Le deuxième jour du 9ᵉ Congrès panafricain, en cours cette semaine au Palais des Congrès de Lomé, a été marqué par une intervention inattendue et critique envers les autorités togolaises.
L’activiste Siphiwe Ka Baleka Bel El, originaire de Guinée-Bissau, a interpellé publiquement le gouvernement togolais, organisateur de l’événement, sur la question des droits humains et de la gouvernance démocratique.
Devant des délégations venues de tout le continent et de la diaspora africaine, l’intervenant a pointé une “contradiction flagrante” entre le discours panafricain du Togo et la situation politique nationale.
Selon lui, « un État ne peut se présenter comme défenseur du panafricanisme tout en maintenant en détention des citoyens pour leurs opinions politiques ».
Il a rappelé l’héritage du premier président togolais, Sylvanus Olympio, qu’il a décrit comme une “figure panafricaine trahie par l’histoire”, avant d’ajouter : « Cet épisode a déshumanisé le peuple togolais et perpétué des injustices jusqu’à aujourd’hui. »

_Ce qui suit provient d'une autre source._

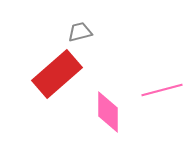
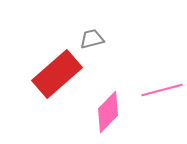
gray trapezoid: moved 12 px right, 7 px down
pink diamond: rotated 45 degrees clockwise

Poursuivant son plaidoyer, Siphiwe Ka Baleka Bel El a adressé un appel direct au ministre togolais des Affaires étrangères, Robert Dussey, en demandant « une résolution pour une amnistie générale des prisonniers politiques ».
Il a aussi exprimé sa crainte d’éventuelles représailles après sa prise de parole : « Je me demande si je vais être ciblé ici parce que je demande une amnistie générale. Ce n’est pas la renaissance africaine que nous voulons. »
L’activiste a élargi son propos à d’autres pays africains, notamment le Cameroun et la Guinée-Bissau, où, selon lui, les opposants politiques sont encore souvent poursuivis ou contraints à l’exil.
Cette prise de position rare, survenue au cœur d’un événement officiel, alimente les critiques déjà exprimées par l’opposition togolaise et plusieurs organisations de la société civile, qui accusent le gouvernement de vouloir soigner son image internationale alors que les tensions politiques persistent à l’intérieur du pays.